Angelo L. Gaffo, MD, MsPH, is associate professor in the Rheumatology Division at the University of Alabama, Birmingham. He says this is a well-done study by a group with a very good track record in research-related AAV.
“The question on how to use rituximab to maintain remission is still pretty much unanswered,” he says. “This study gives us guidance on how to not only use rituximab as a maintenance drug, but also what role ANCA antibody and CD19+ B cell testing can have in decision making in cases of vasculitis. This is a major contribution because until now there were no known studies that have explored this situation with such rigor.”
Dr. Gaffo
Dr. Gaffo did express some concerns. Because of the pragmatic nature of the study, a few imbalances occurred in the randomization assignments. In addition, “There may be some controversy because the 500 mg of rituximab dosing strategy they chose may not be representative of what everyone does,” he says. “Many centers use a 1,000 mg dose protocol.”

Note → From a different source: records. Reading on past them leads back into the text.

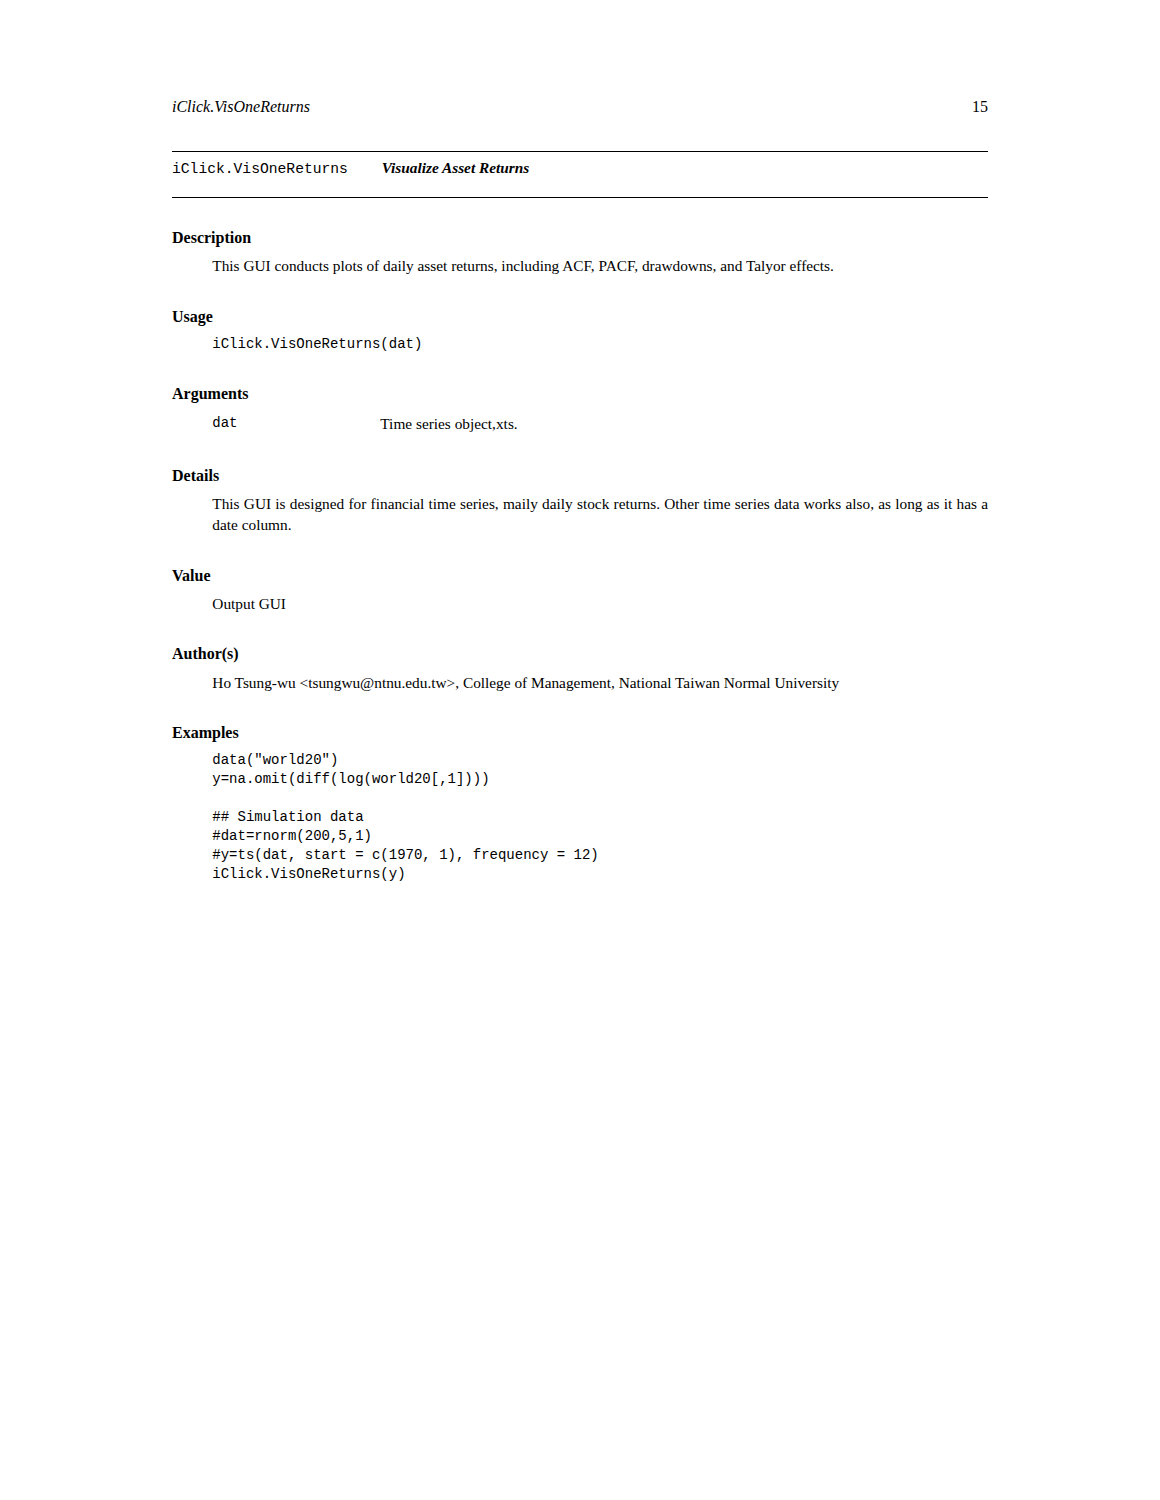iClick.VisOneReturns 15
iClick.VisOneReturns Visualize Asset Returns
Description
This GUI conducts plots of daily asset returns, including ACF, PACF, drawdowns, and Talyor effects.
Usage
iClick.VisOneReturns(dat)
Arguments
| dat | Time series object,xts. |
Details
This GUI is designed for financial time series, maily daily stock returns. Other time series data works also, as long as it has a date column.
Value
Output GUI
Author(s)
Ho Tsung-wu <tsungwu@ntnu.edu.tw>, College of Management, National Taiwan Normal University
Examples
data("world20")
y=na.omit(diff(log(world20[,1])))

## Simulation data
#dat=rnorm(200,5,1)
#y=ts(dat, start = c(1970, 1), frequency = 12)
iClick.VisOneReturns(y)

One of the messages for everyday practice is that maintenance strategies for rituximab continue to prove quite effective. They probably should be preferred over regimens that prescribe traditional agents, he says.
“The second important lesson is that basing maintenance strategies on monitoring ANCA and/or CD19+ B cells is a promising method to expose patients to less drug,” said Dr. Gaffo. “This in turn could decrease the cost of treatment while also keeping up effectiveness and keeping patients in remission.”
Kurt Ullman has been a freelance writer for more than 30 years and a contributing writer to The Rheumatologist for more than 10 years.
Does Rituximab Beat Azathioprine?
MAINRITSAN2 confirms rituximab is the best treatment to maintain AAV remission, says Dr. Charles.
Dr. Pagnoux
Christian Pagnoux, MD, MPH, MSc, a rheumatologist at Mount Sinai Hospital and associate professor at the University of Toronto in Canada, notes that an earlier study by the same group in 2014 showed rituximab was superior to conventional maintenance treatment with azathioprine at preventing relapses of patients with GPA or MPA, but rituximab does not have regulatory approval for maintenance in those rare diseases.2
For now, most patients are left with conventional maintenance treatments with azathioprine or methotrexate after remission, says Dr. Pagnoux, who was involved in the first, but not this second, MAINRITSAN trial. “Some [patients] have drug coverage plans that allow rituximab for maintenance, or they pay out of pocket to receive rituximab maintenance reinfusions.
“The good (and reassuring) news from MAINRITSAN2 is that those patients can be treated with rituximab 500 mg reinfusions based on their serial ANCA titers and CD19+ B cell counts, if thoroughly monitored and measured every three months,” Dr. Pagnoux says.
Catherine Kolonko is a medical writer based in Oregon.
References
- Charles P, Terrier B, Perrodeau É, et al. Comparison of individually tailored versus fixed-schedule rituximab regimen to maintain ANCA-associated vasculitis remission: Results of a multicentre, randomised controlled, phase III trial (MAINRITSAN2). Ann Rheum Dis. 2018 Aug;77(8):1143–1149.
- Pugnet G, Pagnoux C, Terrier B, et al. Rituximab versus azathioprine for ANCA-associated vasculitis maintenance therapy: Impact on global disability and health-related quality of life. Clin Exp Rheumatol. 2016 May–Jun;34(3 Suppl 97):S54–S59.